I suggested TLS over TCP as a good fit for what I think we're trying
to do, but enumerated a number of other solutions that will also meet
reasonable security requirements.

The editors of the spec continue to believe that statically configured
RFC 2402 AH with md5 is a good solution for a mechanism that needs to
scale to thousands of peers.
Here is the reply below.

I think having some additional participation in the discussion would
be useful.  Participants need to be able to work without a written
threat model or well defined security analysis.  Yes, some of that
will come by the time we're all done--some of our work is even
blocking on it.  However it's not there now, and it would be
disasterous to wait until all that work is done before starting to
look at mechanisms.

Forming consensus to change the documents in this group proves fairly
challenging.



--- Begin Message ---
> * IPsec (IKEV2 + esp null)
>
> May interact poorly with other uses of IPsec on the same device.
> Fairly difficult to standardize; there are a lot of tricky bits to
> specify.  May end up involving more state than TLS between the PAD
> entry, the SPD entry, and the SAD entry.

Activity 1:
Repeat the email about TLS and IPsec between "The editors of" and "the reply below.", inclusive.
Activity 2:
Carry on writing the email about TLS and IPsec from its last line.

Data segment:
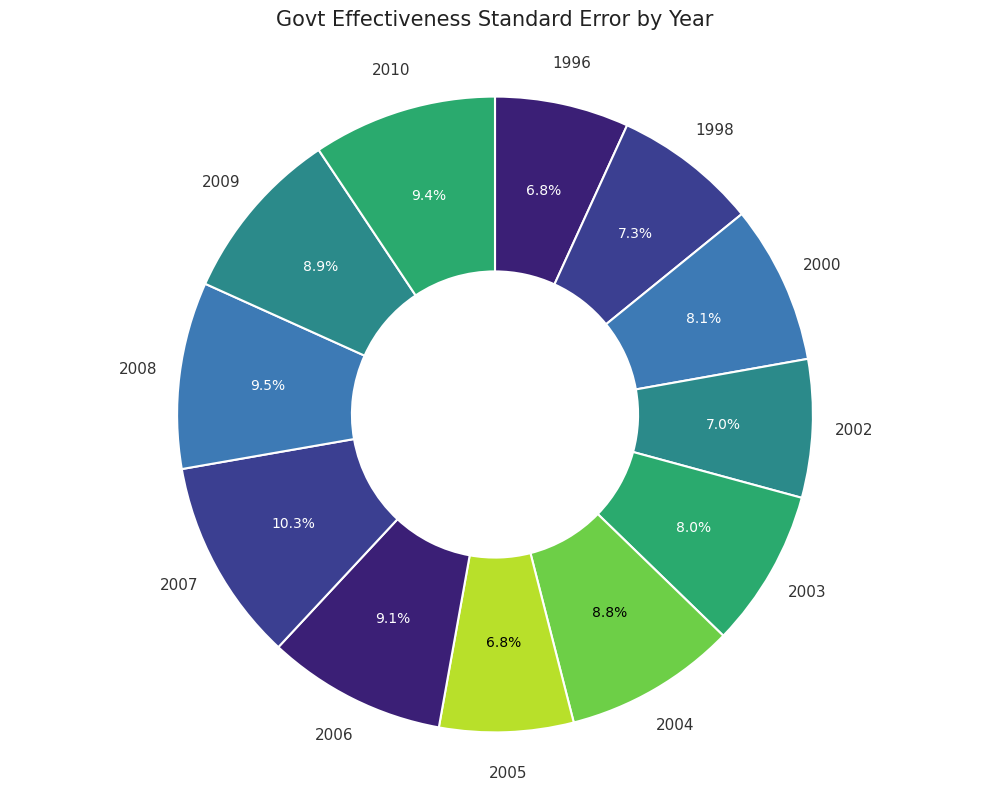

How many slices are in this pie chart?

12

Written response 1:
The editors of the spec continue to believe that statically configured
RFC 2402 AH with md5 is a good solution for a mechanism that needs to
scale to thousands of peers.
Here is the reply below.

Written response 2:
>
> I can't think of any success stories with this approach.  OSPF V3 does
> this, but I think both the security community and the routing
> community were vaguely unhappy with the results.

Well I am happy with the results we have on our test LISP network. It  
is:

(1) Easy to configure
(2) Stateless
(3) No overhead (i.e. no TCP connections to keep up)
(4) Easy to rekey at any point.
(5) No chit-chat before getting the data you need to get from the ETR  
to the map-server.

That is, using HMACs transmitted in AH headers. It is simple and it  
works. We have running code that proves it. There is no reason to  
change it. We need to focus on other more important issues with LISP.